You can always skip the video card, SSD, one stick of memory (if planning to do dual-channel later, though that's not as optimal as a dual kit in the first place), and use skimpier components with regard to the motherboard, case, and the power supply, up to a certain limit.

Though, you don't have to skimp much even with just a $500 budget, especially if you're going Haswell Refresh, Kaveri, or Skylake.
 
Yeah, the most money saving thing you could do without sacrificing too much quality would be to dump the SSD or use AMD instead of Nvidia for a GPU.

Mmm hmm. Or you could get a A8-7600 and stick with that if you don't plan on anything beyond HD resolutions and medium settings. (Or, when the Skylake Pentiums stop being expensive, the G4500.)

To be honest, though, once I have a modern desktop, I don't feel like using laptops too much again...
 
Yeah, the most money saving thing you could do without sacrificing too much quality would be to dump the SSD or use AMD instead of Nvidia for a GPU.

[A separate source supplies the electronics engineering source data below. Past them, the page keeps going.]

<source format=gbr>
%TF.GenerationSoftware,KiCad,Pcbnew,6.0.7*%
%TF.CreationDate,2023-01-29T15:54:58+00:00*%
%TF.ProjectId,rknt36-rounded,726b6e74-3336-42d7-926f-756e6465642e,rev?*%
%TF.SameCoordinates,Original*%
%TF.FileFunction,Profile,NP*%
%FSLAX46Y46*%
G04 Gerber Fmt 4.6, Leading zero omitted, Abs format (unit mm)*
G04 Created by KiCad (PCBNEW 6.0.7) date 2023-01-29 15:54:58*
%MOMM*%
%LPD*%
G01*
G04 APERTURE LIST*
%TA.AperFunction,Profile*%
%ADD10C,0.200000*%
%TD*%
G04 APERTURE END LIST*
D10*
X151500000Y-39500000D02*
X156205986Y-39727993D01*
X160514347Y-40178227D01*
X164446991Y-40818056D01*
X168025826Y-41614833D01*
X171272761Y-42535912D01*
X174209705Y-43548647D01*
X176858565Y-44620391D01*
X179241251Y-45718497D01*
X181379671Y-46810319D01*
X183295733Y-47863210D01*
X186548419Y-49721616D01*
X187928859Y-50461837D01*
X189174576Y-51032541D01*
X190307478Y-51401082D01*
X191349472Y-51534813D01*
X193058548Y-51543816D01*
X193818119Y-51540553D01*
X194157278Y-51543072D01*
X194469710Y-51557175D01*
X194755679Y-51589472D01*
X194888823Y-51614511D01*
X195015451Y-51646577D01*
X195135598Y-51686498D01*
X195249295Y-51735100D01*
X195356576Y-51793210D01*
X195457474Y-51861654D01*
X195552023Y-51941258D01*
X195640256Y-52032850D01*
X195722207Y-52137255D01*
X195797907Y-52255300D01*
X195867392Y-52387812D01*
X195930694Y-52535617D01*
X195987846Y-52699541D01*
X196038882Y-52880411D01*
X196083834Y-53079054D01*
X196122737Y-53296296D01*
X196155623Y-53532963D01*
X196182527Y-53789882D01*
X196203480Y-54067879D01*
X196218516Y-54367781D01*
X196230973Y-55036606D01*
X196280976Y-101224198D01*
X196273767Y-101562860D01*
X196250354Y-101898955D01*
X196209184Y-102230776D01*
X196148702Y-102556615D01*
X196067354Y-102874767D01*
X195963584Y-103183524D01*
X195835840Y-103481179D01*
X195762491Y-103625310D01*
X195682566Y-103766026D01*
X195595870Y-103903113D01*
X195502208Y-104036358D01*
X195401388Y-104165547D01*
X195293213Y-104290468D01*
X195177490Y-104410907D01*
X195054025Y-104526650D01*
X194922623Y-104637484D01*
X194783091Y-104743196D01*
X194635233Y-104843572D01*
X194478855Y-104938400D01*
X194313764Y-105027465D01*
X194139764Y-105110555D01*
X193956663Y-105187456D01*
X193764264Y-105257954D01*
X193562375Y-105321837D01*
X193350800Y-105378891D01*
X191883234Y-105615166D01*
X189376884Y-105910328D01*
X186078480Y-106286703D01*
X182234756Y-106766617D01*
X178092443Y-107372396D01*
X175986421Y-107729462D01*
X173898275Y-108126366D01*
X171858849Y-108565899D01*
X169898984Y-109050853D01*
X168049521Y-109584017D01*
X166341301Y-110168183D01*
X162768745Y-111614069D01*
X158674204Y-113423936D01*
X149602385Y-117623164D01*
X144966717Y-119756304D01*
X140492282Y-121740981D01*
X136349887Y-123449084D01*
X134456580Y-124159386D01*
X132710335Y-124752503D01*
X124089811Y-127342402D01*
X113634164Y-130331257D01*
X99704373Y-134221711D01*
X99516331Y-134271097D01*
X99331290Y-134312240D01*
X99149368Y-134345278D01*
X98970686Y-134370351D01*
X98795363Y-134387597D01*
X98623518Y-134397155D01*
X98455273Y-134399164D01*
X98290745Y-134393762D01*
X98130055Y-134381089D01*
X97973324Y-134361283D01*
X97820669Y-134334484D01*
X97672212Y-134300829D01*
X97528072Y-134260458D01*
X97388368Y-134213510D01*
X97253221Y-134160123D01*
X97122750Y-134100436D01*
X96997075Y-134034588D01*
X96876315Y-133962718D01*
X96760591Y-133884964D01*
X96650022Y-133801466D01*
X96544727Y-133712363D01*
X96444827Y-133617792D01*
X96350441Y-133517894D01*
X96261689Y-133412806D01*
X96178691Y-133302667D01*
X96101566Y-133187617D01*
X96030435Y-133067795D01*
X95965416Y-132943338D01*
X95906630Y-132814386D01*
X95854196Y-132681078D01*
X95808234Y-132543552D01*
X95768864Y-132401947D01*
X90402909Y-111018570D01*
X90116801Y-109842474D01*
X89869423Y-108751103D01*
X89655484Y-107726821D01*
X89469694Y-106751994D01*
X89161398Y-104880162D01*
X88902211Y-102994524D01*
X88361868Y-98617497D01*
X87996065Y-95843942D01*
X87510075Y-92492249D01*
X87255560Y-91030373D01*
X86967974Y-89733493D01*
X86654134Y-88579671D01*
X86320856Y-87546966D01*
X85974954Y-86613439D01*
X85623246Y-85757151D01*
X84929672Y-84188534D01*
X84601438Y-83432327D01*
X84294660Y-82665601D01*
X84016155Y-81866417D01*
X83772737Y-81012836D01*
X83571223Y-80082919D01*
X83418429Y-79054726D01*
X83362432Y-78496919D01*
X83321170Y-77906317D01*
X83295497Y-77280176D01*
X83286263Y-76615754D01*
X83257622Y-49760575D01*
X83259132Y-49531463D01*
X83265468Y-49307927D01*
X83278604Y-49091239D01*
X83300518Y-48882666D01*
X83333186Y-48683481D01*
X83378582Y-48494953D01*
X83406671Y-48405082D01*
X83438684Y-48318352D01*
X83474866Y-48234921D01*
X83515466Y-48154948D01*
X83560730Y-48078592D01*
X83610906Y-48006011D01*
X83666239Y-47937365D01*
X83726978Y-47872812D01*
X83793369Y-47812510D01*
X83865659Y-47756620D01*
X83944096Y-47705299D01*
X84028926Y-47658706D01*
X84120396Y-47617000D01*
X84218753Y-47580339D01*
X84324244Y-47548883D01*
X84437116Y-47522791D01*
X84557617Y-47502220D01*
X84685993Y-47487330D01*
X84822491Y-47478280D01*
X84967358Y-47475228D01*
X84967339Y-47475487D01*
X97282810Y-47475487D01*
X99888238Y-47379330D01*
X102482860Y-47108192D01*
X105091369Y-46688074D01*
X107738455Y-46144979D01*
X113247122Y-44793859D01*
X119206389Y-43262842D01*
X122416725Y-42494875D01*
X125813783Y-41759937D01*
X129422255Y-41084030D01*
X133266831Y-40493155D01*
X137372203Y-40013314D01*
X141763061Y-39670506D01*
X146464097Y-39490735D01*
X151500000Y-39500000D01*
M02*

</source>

Mmm hmm. Or you could get a A8-7600 and stick with that if you don't plan on anything beyond HD resolutions and medium settings. (Or, when the Skylake Pentiums stop being expensive, the G4500.)

To be honest, though, once I have a modern desktop, I don't feel like using laptops too much again...

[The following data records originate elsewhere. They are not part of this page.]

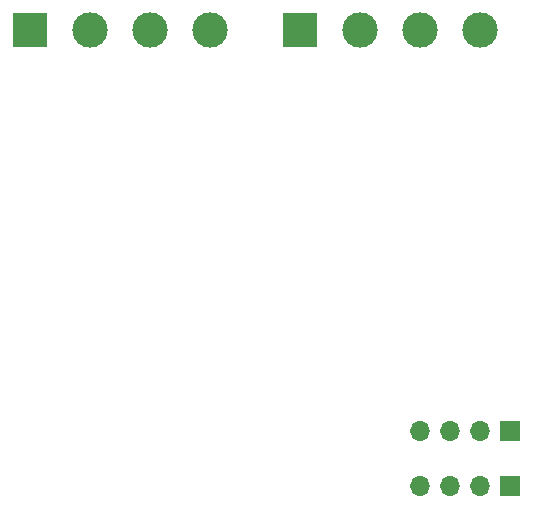
<source format=gbs>
%TF.GenerationSoftware,KiCad,Pcbnew,7.0.10*%
%TF.CreationDate,2024-02-22T18:12:09-06:00*%
%TF.ProjectId,Sabertoothv2,53616265-7274-46f6-9f74-6876322e6b69,rev?*%
%TF.SameCoordinates,Original*%
%TF.FileFunction,Soldermask,Bot*%
%TF.FilePolarity,Negative*%
%FSLAX46Y46*%
G04 Gerber Fmt 4.6, Leading zero omitted, Abs format (unit mm)*
G04 Created by KiCad (PCBNEW 7.0.10) date 2024-02-22 18:12:09*
%MOMM*%
%LPD*%
G01*
G04 APERTURE LIST*
%ADD10R,3.000000X3.000000*%
%ADD11C,3.000000*%
%ADD12R,1.700000X1.700000*%
%ADD13O,1.700000X1.700000*%
G04 APERTURE END LIST*
D10*
X50800000Y-30480000D03*
D11*
X55880000Y-30480000D03*
X60960000Y-30480000D03*
X66040000Y-30480000D03*
D10*
X27940000Y-30480000D03*
D11*
X33020000Y-30480000D03*
X38100000Y-30480000D03*
X43180000Y-30480000D03*
D12*
X68580000Y-64438000D03*
D13*
X66040000Y-64438000D03*
X63500000Y-64438000D03*
X60960000Y-64438000D03*
D12*
X68580000Y-69088000D03*
D13*
X66040000Y-69088000D03*
X63500000Y-69088000D03*
X60960000Y-69088000D03*
M02*

</source>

Well, yeah, you could, but the AMD stuff does demand a bit more electricity than their counterparts, if my memory serves. So, really, you're either paying cost up front for the more power-efficient hardware, or paying for the extra electricity usage over the life of the PC (well, that and trying to keep AMD in business so that nVidia and Intel actually have a competitor in the desktop PC realm to potentially keep them somewhat honest).
 
Well, yeah, you could, but the AMD stuff does demand a bit more electricity than their counterparts, if my memory serves. So, really, you're either paying cost up front for the more power-efficient hardware, or paying for the extra electricity usage over the life of the PC (well, that and trying to keep AMD in business so that nVidia and Intel actually have a competitor in the desktop PC realm to potentially keep them somewhat honest).

They indeed are, but the A8-7600 isn't too shabby when cTDP-downed to 45W.
 
Well it's better now but still I don't understand why Skype needs to take up so much memory.

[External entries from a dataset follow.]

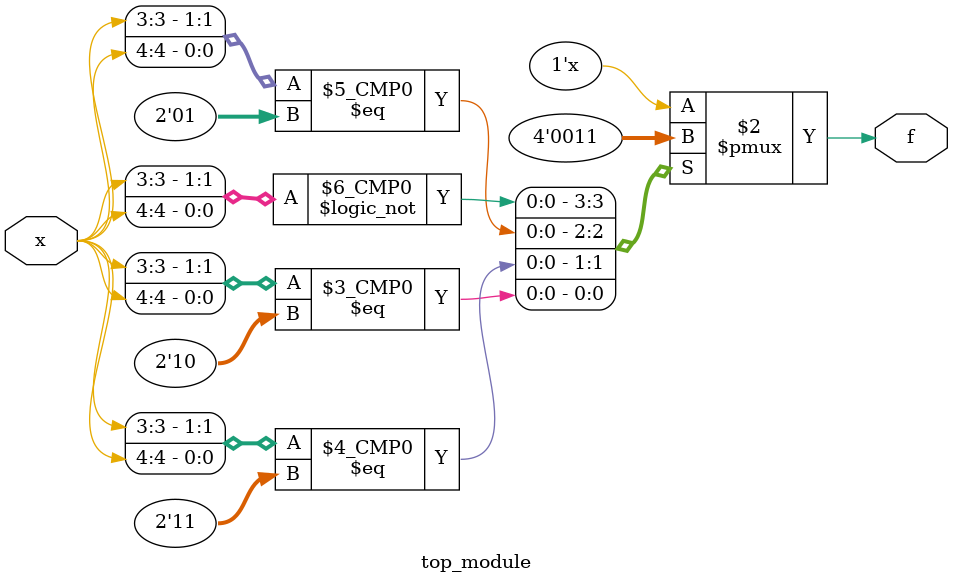
<source format=sv>
module top_module (
	input [4:1] x,
	output logic f
);

	always_comb begin
		f = 1'b0;
		
		case ({x[3], x[4]})
			2'b00: f = 1'b0;
			2'b01: f = 1'b0;
			2'b11: f = 1'b1;
			2'b10: f = 1'b1;
			default: f = 1'b0;
		endcase
	end
endmodule

</source>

If it doesn't take as much memory on the next start, it probably had a bad case of a memory leak.
 
Usually it's about 180-220 MB for me, but then again you probably aren't in as many group chats as I am, if I had to assume. :P

There's 8 of them in my recent list. :P

For some reason I want a big SSD.
 
Well, I do hope that after selling all the stuff I don't need I can afford a 480/500/512GB SSD. :)

I think 480/500/512GB SSD are pretty expensive enough, I'm not sure if I'm capable of getting SSD this big or even as high as 16 TB, atm, but if you want speed, it'll worth it.

I'm not sure when SSD will be on lower price but still maintaining the speed SSD is known for, because usually I tend to choose HDD because of lower price/GBs.
 
I think 480/500/512GB SSD are pretty expensive enough, I'm not sure if I'm capable of getting SSD this big or even as high as 16 TB, atm, but if you want speed, it'll worth it.

I'm not sure when SSD will be on lower price but still maintaining the speed SSD is known for, because usually I tend to choose HDD because of lower price/GBs.

I can't imagine that SSDs are going to lessen up in price until HDDs begin to go away, which is probably such a long ways away.

Well, we're at the point where an SSD of similar capacity to a given HDD of 1 TB is about 8x-10x more expensive...

We're doing pretty good now, though 1 TB still costs $400-500. Not too good, but remember that 250 GB SSDs used to cost that much.